Stated goal
Please change every "clock" in the records below to "watch" and write the lines out again with nothing else altered, leaving out the pictures.

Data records
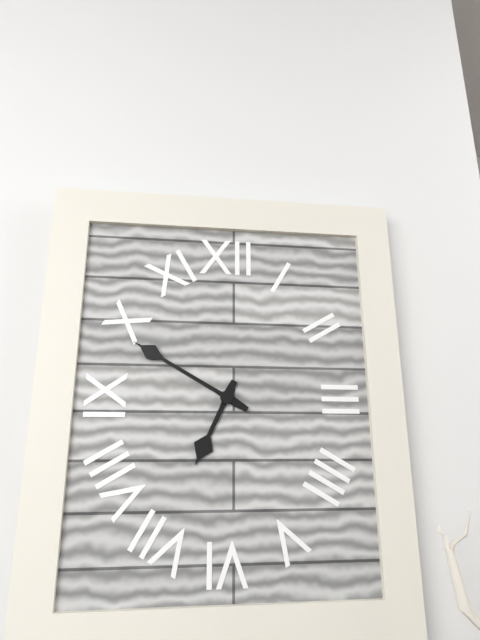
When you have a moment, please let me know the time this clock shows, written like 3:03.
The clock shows 6:50
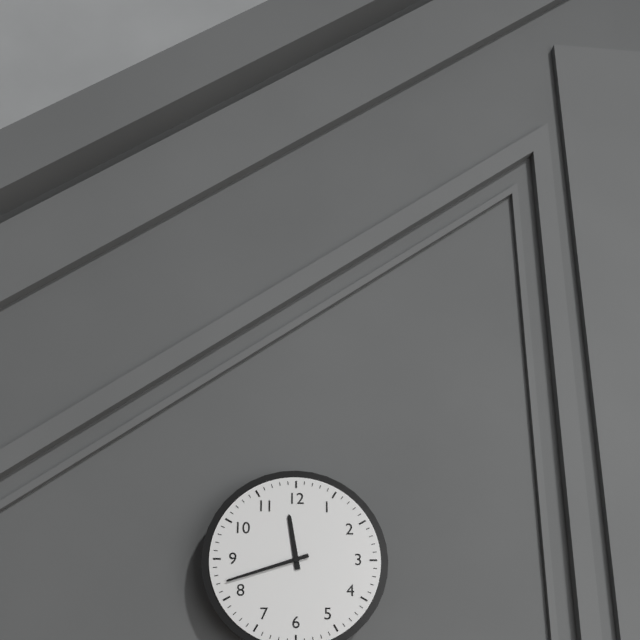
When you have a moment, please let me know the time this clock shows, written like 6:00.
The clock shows 11:42
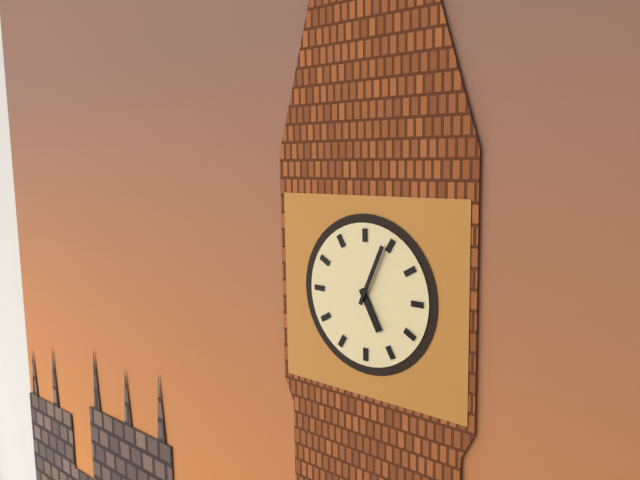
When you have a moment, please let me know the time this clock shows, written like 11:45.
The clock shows 5:04
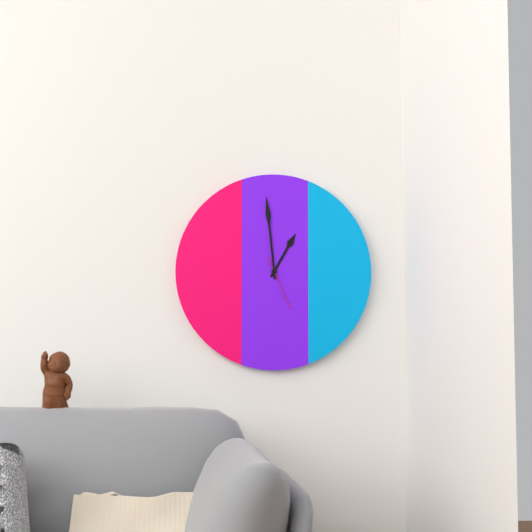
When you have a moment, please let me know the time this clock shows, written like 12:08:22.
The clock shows 12:59:26
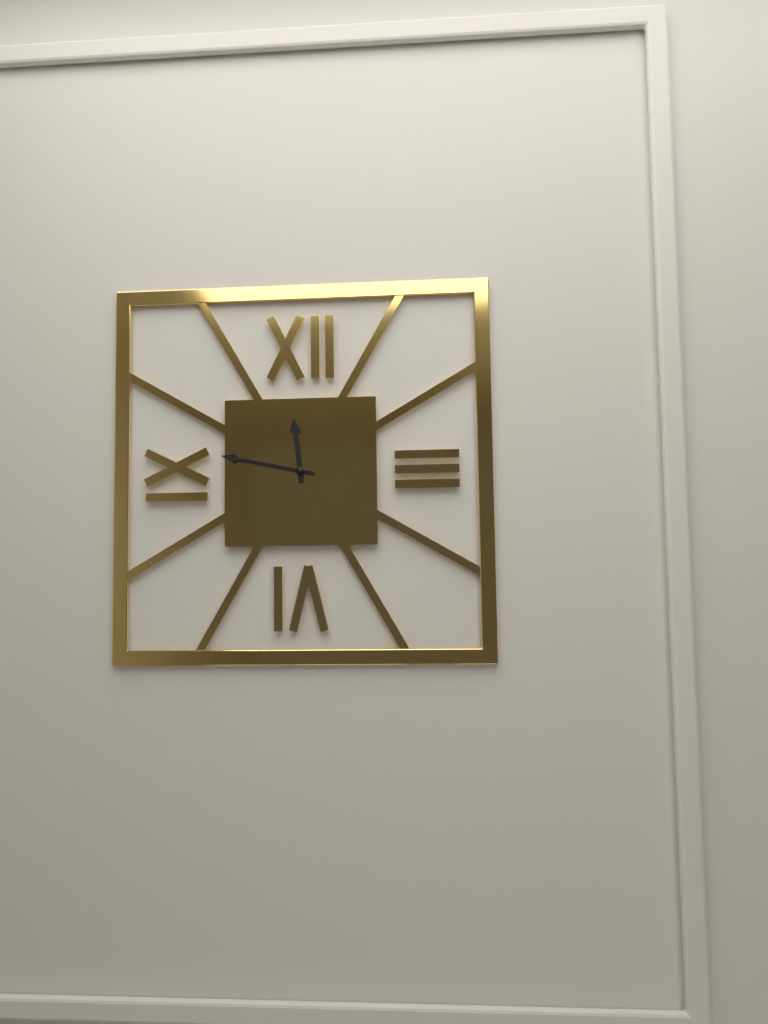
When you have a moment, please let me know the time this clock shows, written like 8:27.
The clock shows 11:47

Written answer
When you have a moment, please let me know the time this watch shows, written like 3:03.
The watch shows 6:50
When you have a moment, please let me know the time this watch shows, written like 6:00.
The watch shows 11:42
When you have a moment, please let me know the time this watch shows, written like 11:45.
The watch shows 5:04
When you have a moment, please let me know the time this watch shows, written like 12:08:22.
The watch shows 12:59:26
When you have a moment, please let me know the time this watch shows, written like 8:27.
The watch shows 11:47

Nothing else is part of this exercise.